Records to use:
-- -- --

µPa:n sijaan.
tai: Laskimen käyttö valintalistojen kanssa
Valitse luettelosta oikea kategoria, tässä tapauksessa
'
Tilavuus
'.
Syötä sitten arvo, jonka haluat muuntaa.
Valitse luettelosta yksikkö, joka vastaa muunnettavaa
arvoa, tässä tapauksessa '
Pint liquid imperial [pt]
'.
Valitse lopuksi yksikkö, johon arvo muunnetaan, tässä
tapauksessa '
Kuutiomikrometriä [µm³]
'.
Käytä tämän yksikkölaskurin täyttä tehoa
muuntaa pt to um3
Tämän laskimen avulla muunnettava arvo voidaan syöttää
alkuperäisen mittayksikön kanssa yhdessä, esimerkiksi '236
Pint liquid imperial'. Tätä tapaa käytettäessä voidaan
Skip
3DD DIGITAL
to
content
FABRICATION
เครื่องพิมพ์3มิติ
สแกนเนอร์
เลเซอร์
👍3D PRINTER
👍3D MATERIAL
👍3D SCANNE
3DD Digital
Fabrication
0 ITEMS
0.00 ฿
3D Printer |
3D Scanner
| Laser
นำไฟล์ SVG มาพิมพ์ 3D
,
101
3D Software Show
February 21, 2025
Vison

-- -- --

Task objective:
Could you copy out every line in the material above that contains the string "kanssa"?

The answer:
tai: Laskimen käyttö valintalistojen kanssa
alkuperäisen mittayksikön kanssa yhdessä, esimerkiksi '236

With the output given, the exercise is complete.